■ **Segmentation data**:

________________________

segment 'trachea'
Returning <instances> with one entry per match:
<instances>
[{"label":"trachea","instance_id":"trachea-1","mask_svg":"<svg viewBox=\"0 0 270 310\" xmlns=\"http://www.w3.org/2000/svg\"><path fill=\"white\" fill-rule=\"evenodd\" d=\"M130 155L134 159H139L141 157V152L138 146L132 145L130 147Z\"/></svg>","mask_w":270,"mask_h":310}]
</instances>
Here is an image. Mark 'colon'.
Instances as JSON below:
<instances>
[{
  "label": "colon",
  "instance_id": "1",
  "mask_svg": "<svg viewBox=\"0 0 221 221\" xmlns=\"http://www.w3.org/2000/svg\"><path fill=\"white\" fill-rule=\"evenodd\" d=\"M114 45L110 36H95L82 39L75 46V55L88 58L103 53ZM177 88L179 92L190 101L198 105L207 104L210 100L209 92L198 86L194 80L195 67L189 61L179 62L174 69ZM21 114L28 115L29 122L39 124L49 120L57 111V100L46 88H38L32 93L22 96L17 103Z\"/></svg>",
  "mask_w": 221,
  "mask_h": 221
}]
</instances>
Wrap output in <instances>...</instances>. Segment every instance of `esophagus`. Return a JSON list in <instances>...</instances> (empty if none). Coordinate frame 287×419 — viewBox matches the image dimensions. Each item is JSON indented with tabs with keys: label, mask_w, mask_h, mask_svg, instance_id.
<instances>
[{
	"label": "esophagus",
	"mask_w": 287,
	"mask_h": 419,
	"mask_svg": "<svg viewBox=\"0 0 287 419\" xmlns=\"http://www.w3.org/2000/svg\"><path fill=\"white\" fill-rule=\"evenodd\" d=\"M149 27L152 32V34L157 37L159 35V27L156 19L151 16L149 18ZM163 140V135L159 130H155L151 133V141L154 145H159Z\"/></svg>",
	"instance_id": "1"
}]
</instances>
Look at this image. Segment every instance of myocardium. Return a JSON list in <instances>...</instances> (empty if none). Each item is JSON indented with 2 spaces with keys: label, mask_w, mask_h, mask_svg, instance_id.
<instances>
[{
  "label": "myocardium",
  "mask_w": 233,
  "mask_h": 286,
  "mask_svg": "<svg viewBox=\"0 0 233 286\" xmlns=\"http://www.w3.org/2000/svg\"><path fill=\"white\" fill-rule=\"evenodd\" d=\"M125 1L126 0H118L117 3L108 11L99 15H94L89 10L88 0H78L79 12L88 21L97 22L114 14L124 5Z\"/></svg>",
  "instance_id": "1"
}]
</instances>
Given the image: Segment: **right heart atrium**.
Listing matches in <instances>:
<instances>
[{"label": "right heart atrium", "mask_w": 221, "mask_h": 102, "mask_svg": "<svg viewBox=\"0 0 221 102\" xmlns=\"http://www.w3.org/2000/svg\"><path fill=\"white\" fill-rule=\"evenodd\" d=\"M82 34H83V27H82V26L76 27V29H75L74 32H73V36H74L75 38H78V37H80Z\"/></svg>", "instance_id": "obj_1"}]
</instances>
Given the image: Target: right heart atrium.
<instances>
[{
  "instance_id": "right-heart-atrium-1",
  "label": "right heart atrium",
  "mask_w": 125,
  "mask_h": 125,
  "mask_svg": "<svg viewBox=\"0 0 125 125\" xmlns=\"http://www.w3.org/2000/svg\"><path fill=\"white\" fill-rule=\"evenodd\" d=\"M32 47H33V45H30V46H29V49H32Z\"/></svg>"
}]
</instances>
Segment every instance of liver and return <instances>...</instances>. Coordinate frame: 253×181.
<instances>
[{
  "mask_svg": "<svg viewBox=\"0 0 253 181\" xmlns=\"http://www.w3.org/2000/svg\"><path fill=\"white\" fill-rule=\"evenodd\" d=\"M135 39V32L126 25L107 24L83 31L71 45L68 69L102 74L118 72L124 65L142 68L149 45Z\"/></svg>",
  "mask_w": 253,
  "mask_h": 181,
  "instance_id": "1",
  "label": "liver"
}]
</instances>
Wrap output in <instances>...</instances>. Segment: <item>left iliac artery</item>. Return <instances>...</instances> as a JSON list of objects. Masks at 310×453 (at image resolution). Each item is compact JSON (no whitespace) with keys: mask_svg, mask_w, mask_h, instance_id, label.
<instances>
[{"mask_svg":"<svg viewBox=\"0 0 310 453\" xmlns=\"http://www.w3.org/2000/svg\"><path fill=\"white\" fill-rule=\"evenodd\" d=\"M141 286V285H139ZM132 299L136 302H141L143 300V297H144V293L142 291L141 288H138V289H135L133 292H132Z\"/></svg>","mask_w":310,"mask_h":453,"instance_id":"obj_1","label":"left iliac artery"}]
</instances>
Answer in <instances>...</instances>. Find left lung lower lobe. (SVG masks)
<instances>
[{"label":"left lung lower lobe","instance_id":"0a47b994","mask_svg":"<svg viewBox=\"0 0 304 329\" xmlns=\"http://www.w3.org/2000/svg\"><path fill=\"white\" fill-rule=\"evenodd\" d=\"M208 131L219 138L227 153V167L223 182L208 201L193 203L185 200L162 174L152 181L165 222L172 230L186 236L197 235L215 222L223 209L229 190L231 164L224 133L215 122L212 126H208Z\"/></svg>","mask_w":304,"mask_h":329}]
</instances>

________________________

■ **Your instructions**: Could you write out all of these lines again with every "Wrap output in" renamed to "Enclose the output in" and nothing else changed?

■ **Written solution**:
segment 'trachea'
Returning <instances> with one entry per match:
<instances>
[{"label":"trachea","instance_id":"trachea-1","mask_svg":"<svg viewBox=\"0 0 270 310\" xmlns=\"http://www.w3.org/2000/svg\"><path fill=\"white\" fill-rule=\"evenodd\" d=\"M130 155L134 159H139L141 157V152L138 146L132 145L130 147Z\"/></svg>","mask_w":270,"mask_h":310}]
</instances>
Here is an image. Mark 'colon'.
Instances as JSON below:
<instances>
[{
  "label": "colon",
  "instance_id": "1",
  "mask_svg": "<svg viewBox=\"0 0 221 221\" xmlns=\"http://www.w3.org/2000/svg\"><path fill=\"white\" fill-rule=\"evenodd\" d=\"M114 45L110 36H95L82 39L75 46V55L88 58L103 53ZM177 88L179 92L190 101L198 105L207 104L210 100L209 92L198 86L194 80L195 67L189 61L179 62L174 69ZM21 114L28 115L29 122L39 124L49 120L57 111V100L46 88H38L32 93L22 96L17 103Z\"/></svg>",
  "mask_w": 221,
  "mask_h": 221
}]
</instances>
Enclose the output in <instances>...</instances>. Segment every instance of `esophagus`. Return a JSON list in <instances>...</instances> (empty if none). Coordinate frame 287×419 — viewBox matches the image dimensions. Each item is JSON indented with tabs with keys: label, mask_w, mask_h, mask_svg, instance_id.
<instances>
[{
	"label": "esophagus",
	"mask_w": 287,
	"mask_h": 419,
	"mask_svg": "<svg viewBox=\"0 0 287 419\" xmlns=\"http://www.w3.org/2000/svg\"><path fill=\"white\" fill-rule=\"evenodd\" d=\"M149 27L152 32V34L157 37L159 35V27L156 19L151 16L149 18ZM163 140V135L159 130H155L151 133V141L154 145H159Z\"/></svg>",
	"instance_id": "1"
}]
</instances>
Look at this image. Segment every instance of myocardium. Return a JSON list in <instances>...</instances> (empty if none). Each item is JSON indented with 2 spaces with keys: label, mask_w, mask_h, mask_svg, instance_id.
<instances>
[{
  "label": "myocardium",
  "mask_w": 233,
  "mask_h": 286,
  "mask_svg": "<svg viewBox=\"0 0 233 286\" xmlns=\"http://www.w3.org/2000/svg\"><path fill=\"white\" fill-rule=\"evenodd\" d=\"M125 1L126 0H118L117 3L108 11L99 15H94L89 10L88 0H78L79 12L88 21L97 22L114 14L124 5Z\"/></svg>",
  "instance_id": "1"
}]
</instances>
Given the image: Segment: **right heart atrium**.
Listing matches in <instances>:
<instances>
[{"label": "right heart atrium", "mask_w": 221, "mask_h": 102, "mask_svg": "<svg viewBox=\"0 0 221 102\" xmlns=\"http://www.w3.org/2000/svg\"><path fill=\"white\" fill-rule=\"evenodd\" d=\"M82 34H83V27H82V26L76 27V29H75L74 32H73V36H74L75 38H78V37H80Z\"/></svg>", "instance_id": "obj_1"}]
</instances>
Given the image: Target: right heart atrium.
<instances>
[{
  "instance_id": "right-heart-atrium-1",
  "label": "right heart atrium",
  "mask_w": 125,
  "mask_h": 125,
  "mask_svg": "<svg viewBox=\"0 0 125 125\" xmlns=\"http://www.w3.org/2000/svg\"><path fill=\"white\" fill-rule=\"evenodd\" d=\"M32 47H33V45H30V46H29V49H32Z\"/></svg>"
}]
</instances>
Segment every instance of liver and return <instances>...</instances>. Coordinate frame: 253×181.
<instances>
[{
  "mask_svg": "<svg viewBox=\"0 0 253 181\" xmlns=\"http://www.w3.org/2000/svg\"><path fill=\"white\" fill-rule=\"evenodd\" d=\"M135 39V32L126 25L107 24L83 31L71 45L68 69L102 74L118 72L124 65L142 68L149 45Z\"/></svg>",
  "mask_w": 253,
  "mask_h": 181,
  "instance_id": "1",
  "label": "liver"
}]
</instances>
Enclose the output in <instances>...</instances>. Segment: <item>left iliac artery</item>. Return <instances>...</instances> as a JSON list of objects. Masks at 310×453 (at image resolution). Each item is compact JSON (no whitespace) with keys: mask_svg, mask_w, mask_h, instance_id, label.
<instances>
[{"mask_svg":"<svg viewBox=\"0 0 310 453\" xmlns=\"http://www.w3.org/2000/svg\"><path fill=\"white\" fill-rule=\"evenodd\" d=\"M141 286V285H139ZM132 299L136 302H141L143 300V297H144V293L142 291L141 288H138V289H135L133 292H132Z\"/></svg>","mask_w":310,"mask_h":453,"instance_id":"obj_1","label":"left iliac artery"}]
</instances>
Answer in <instances>...</instances>. Find left lung lower lobe. (SVG masks)
<instances>
[{"label":"left lung lower lobe","instance_id":"0a47b994","mask_svg":"<svg viewBox=\"0 0 304 329\" xmlns=\"http://www.w3.org/2000/svg\"><path fill=\"white\" fill-rule=\"evenodd\" d=\"M208 131L219 138L227 153V167L223 182L208 201L193 203L185 200L162 174L152 181L165 222L172 230L186 236L197 235L215 222L223 209L229 190L231 164L224 133L215 122L212 126H208Z\"/></svg>","mask_w":304,"mask_h":329}]
</instances>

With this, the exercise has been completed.